[Saved data entries]
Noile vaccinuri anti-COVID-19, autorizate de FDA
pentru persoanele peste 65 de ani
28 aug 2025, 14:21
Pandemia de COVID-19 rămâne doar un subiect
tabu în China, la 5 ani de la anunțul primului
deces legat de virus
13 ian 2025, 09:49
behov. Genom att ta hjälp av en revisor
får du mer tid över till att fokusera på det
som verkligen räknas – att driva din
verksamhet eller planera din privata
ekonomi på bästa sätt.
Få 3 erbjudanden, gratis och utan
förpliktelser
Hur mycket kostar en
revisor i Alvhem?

---

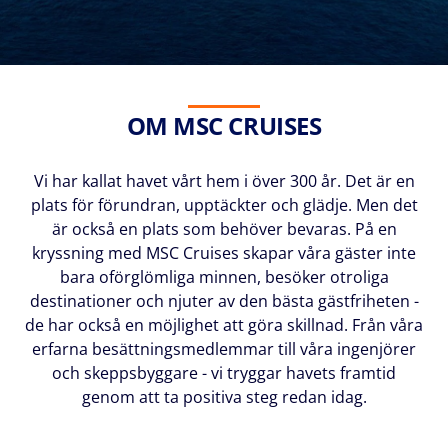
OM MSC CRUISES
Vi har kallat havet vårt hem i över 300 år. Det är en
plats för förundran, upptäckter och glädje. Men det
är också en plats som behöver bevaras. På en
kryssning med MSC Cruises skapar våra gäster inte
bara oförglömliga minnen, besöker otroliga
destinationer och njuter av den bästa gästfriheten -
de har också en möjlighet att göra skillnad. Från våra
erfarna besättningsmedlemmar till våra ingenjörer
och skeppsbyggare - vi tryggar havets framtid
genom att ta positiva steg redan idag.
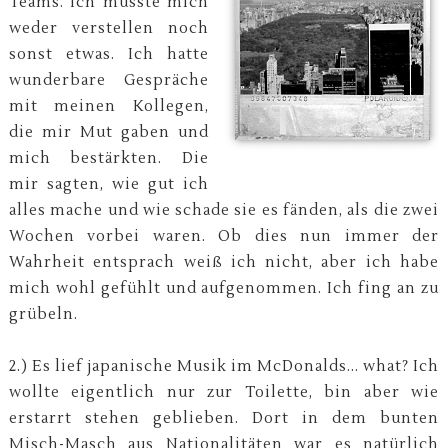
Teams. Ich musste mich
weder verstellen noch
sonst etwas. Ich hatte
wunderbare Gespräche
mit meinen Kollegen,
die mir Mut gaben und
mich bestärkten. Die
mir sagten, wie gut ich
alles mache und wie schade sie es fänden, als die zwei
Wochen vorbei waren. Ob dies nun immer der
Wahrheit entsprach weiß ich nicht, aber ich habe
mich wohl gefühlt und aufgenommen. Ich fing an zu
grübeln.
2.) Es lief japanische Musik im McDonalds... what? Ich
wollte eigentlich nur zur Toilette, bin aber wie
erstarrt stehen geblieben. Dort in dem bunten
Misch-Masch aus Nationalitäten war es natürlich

...

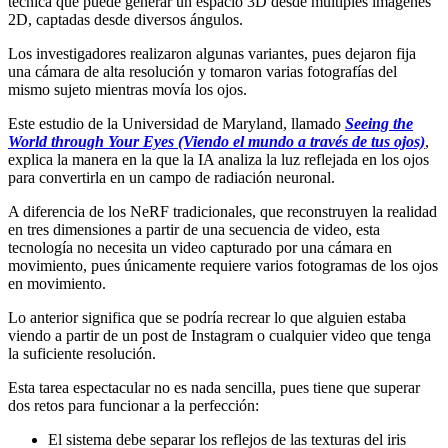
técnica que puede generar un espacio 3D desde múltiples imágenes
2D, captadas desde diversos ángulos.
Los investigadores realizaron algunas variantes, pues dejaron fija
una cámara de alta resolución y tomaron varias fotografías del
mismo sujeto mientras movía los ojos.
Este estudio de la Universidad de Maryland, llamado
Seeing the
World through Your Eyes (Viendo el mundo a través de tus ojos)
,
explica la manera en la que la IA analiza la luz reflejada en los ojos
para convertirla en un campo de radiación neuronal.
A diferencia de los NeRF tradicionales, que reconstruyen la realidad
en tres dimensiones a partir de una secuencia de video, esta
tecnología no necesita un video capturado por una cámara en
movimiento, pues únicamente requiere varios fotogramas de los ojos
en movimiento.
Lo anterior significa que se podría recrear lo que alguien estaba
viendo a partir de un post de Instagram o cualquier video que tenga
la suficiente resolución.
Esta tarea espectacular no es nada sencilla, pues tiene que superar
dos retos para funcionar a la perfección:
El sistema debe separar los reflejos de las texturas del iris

> [WORK TO COMPLETE]:
Write down exactly the span of lines above from the one containing "wollte eigentlich nur" to the one containing "Misch-Masch aus Nationalitäten", both ends included.

> [SOLVED PROBLEM]:
wollte eigentlich nur zur Toilette, bin aber wie
erstarrt stehen geblieben. Dort in dem bunten
Misch-Masch aus Nationalitäten war es natürlich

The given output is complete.